# [RECORDS]
»»

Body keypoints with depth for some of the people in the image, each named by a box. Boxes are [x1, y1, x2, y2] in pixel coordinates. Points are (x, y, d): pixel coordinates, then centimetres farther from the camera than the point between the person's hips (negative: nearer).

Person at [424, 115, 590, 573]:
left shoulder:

««
»»

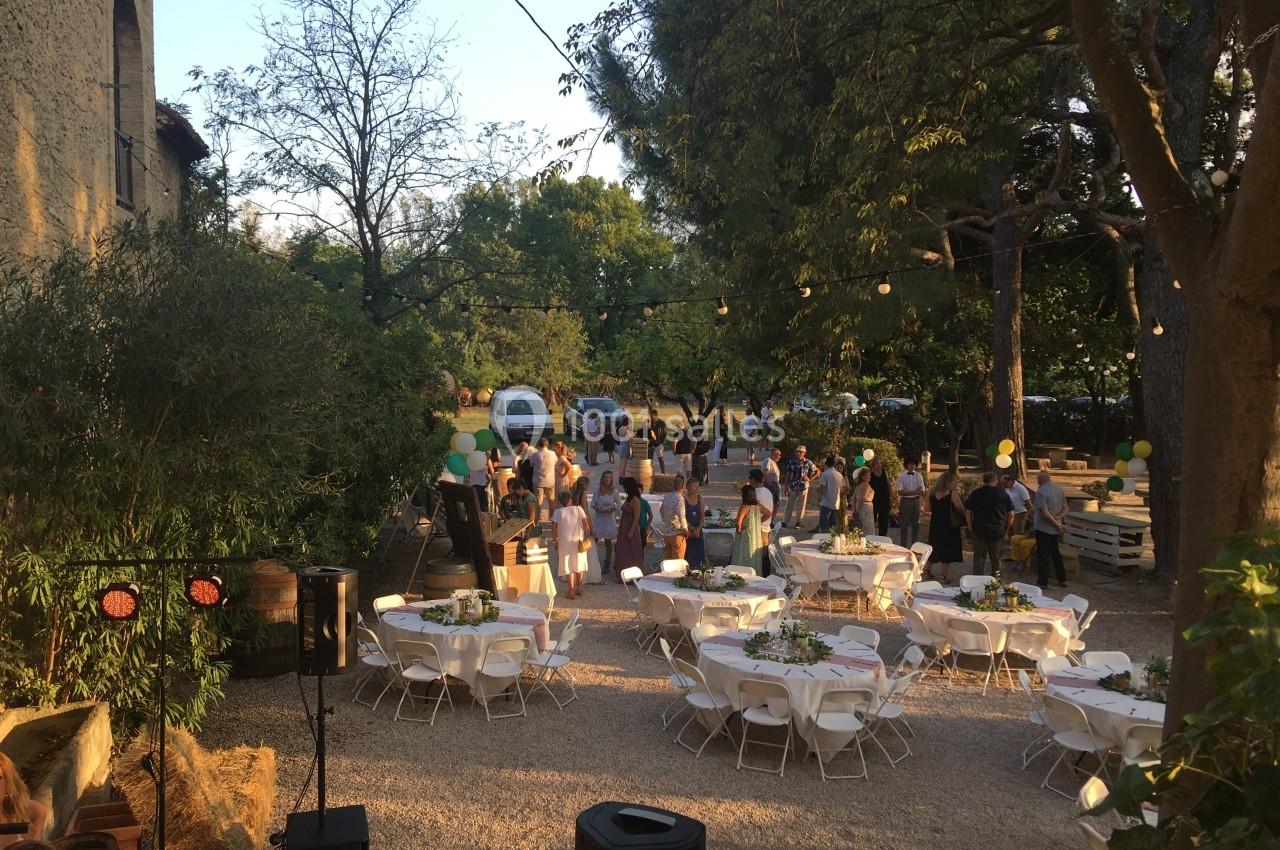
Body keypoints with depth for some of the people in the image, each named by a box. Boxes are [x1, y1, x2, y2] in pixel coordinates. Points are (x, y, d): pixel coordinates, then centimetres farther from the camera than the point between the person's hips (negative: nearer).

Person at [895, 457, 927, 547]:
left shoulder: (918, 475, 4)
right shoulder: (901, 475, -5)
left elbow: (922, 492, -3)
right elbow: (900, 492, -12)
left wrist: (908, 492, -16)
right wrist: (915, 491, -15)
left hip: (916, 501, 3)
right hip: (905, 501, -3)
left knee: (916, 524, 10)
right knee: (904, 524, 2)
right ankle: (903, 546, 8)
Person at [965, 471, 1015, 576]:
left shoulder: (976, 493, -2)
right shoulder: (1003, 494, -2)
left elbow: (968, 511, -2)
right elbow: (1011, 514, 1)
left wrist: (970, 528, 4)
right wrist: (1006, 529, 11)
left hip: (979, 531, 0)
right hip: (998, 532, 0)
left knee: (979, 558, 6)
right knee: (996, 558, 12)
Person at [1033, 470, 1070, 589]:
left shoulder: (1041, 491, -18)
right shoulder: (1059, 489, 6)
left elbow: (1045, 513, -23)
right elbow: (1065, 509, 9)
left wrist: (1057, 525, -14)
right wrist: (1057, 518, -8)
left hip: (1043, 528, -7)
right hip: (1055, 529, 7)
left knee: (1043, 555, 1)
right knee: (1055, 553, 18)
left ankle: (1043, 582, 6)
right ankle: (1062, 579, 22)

««
»»

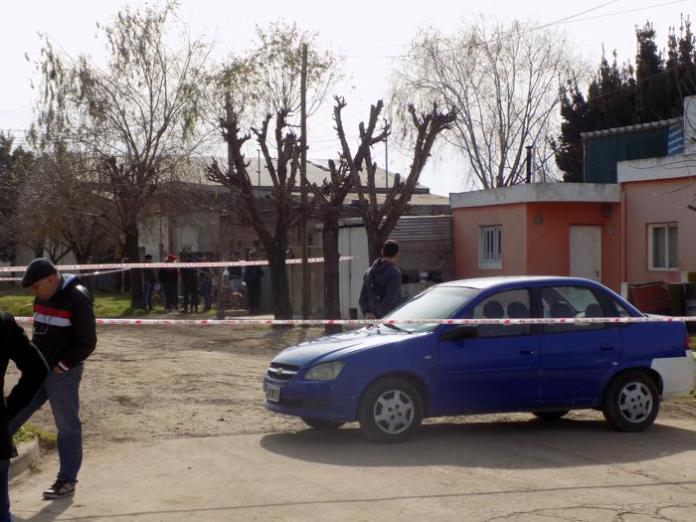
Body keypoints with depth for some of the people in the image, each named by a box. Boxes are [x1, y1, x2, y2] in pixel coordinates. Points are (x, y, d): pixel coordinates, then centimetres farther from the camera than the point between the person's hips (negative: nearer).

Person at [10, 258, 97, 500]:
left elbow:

««

# [REQUIRED ACTION]
Rewrite the data from the line with "left elbow: (922, 492, -3)" to the line with "right knee: (996, 558, 12)", both included, shifting every number in the keypoint values (x, y and depth alike) up by 40 and leaving everything else unchanged. Give only those lines.

# [TASK RESPONSE]
left elbow: (962, 532, 37)
right elbow: (940, 532, 28)
left wrist: (948, 532, 24)
right wrist: (955, 531, 25)
left hip: (956, 541, 43)
right hip: (945, 541, 37)
left knee: (956, 564, 50)
right knee: (944, 564, 42)
right ankle: (943, 586, 48)
Person at [965, 471, 1015, 576]:
left shoulder: (1016, 533, 38)
right shoulder: (1043, 534, 38)
left elbow: (1008, 551, 38)
right elbow: (1051, 554, 41)
left wrist: (1010, 568, 44)
right wrist: (1046, 569, 51)
left hip: (1019, 571, 40)
right hip: (1038, 572, 40)
left knee: (1019, 598, 46)
right knee: (1036, 598, 52)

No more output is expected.